## The problem:
For each line in the data below that has the word "separate", copy that line.
============
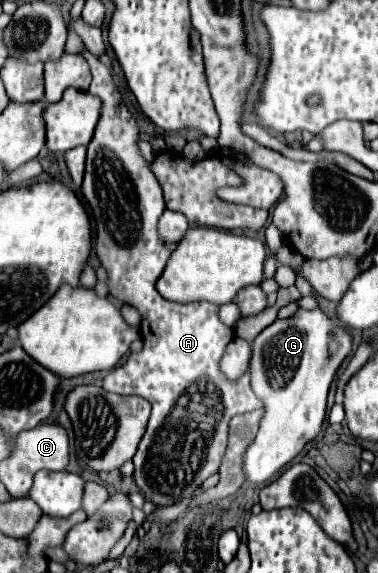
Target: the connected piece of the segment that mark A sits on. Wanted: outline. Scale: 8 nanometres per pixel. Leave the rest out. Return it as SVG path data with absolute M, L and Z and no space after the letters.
M88 50L80 52L92 70L92 84L90 94L102 100L100 120L96 124L94 136L88 144L88 158L86 158L86 174L82 182L82 194L88 202L90 216L96 224L96 254L102 266L108 272L108 288L110 294L120 300L122 304L134 306L140 316L140 334L144 340L144 348L136 354L130 354L126 364L114 368L104 378L104 390L116 394L136 394L146 398L152 404L152 418L148 428L138 444L134 454L134 480L142 488L144 498L154 506L170 506L180 502L182 498L194 494L198 486L212 474L218 472L220 460L226 452L228 442L228 422L236 414L252 412L262 408L262 402L250 388L250 374L244 374L240 380L230 382L218 368L218 362L224 354L228 342L234 340L234 330L218 320L218 306L210 302L192 302L192 304L178 304L162 298L156 290L156 280L160 278L168 258L170 248L158 236L158 218L164 212L164 198L162 188L150 170L150 164L138 150L140 128L136 116L128 110L122 92L116 88L112 80L112 70L106 68L94 54Z

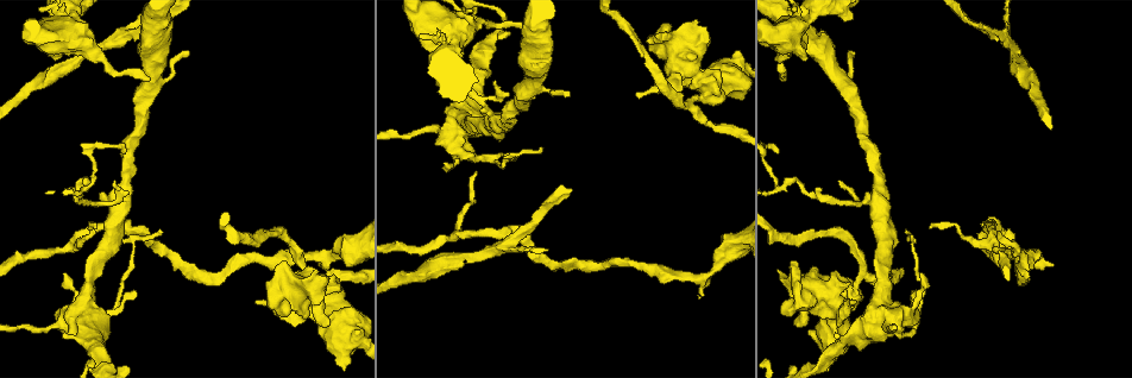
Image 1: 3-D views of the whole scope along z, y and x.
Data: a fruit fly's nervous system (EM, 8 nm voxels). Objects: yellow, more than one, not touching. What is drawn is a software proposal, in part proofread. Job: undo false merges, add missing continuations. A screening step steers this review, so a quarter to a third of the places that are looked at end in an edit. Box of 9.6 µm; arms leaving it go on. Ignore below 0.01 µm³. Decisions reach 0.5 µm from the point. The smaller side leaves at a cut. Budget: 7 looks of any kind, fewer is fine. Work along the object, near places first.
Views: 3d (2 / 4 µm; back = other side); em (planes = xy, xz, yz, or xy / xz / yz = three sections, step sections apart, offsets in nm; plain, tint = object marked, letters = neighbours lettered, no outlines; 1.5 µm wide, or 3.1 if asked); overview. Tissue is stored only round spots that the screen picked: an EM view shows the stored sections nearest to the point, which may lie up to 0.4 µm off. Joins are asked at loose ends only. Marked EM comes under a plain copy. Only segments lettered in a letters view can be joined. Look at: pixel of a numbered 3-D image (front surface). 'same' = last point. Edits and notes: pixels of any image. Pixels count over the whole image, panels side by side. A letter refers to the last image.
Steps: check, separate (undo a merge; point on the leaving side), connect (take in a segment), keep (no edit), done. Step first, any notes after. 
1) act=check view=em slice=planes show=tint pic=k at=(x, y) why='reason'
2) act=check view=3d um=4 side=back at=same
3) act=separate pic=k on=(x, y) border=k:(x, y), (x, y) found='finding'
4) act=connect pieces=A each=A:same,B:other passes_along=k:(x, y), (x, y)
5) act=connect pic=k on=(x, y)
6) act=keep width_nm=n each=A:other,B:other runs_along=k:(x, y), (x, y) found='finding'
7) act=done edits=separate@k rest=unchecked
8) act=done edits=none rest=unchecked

act=check view=em slice=yz step=4 show=tint pic=1 at=(63, 336) why='an open end'

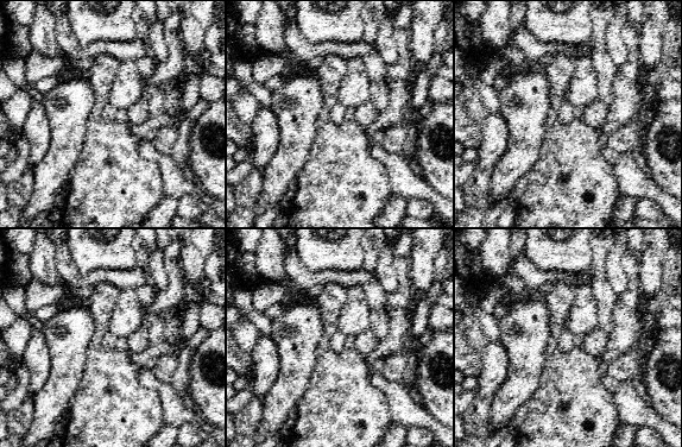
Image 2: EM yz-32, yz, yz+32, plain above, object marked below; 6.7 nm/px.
============
## Task result:
Steps: check, separate (undo a merge; point on the leaving side), connect (take in a segment), keep (no edit), done. Step first, any notes after. 
3) act=separate pic=k on=(x, y) border=k:(x, y), (x, y) found='finding'
7) act=done edits=separate@k rest=unchecked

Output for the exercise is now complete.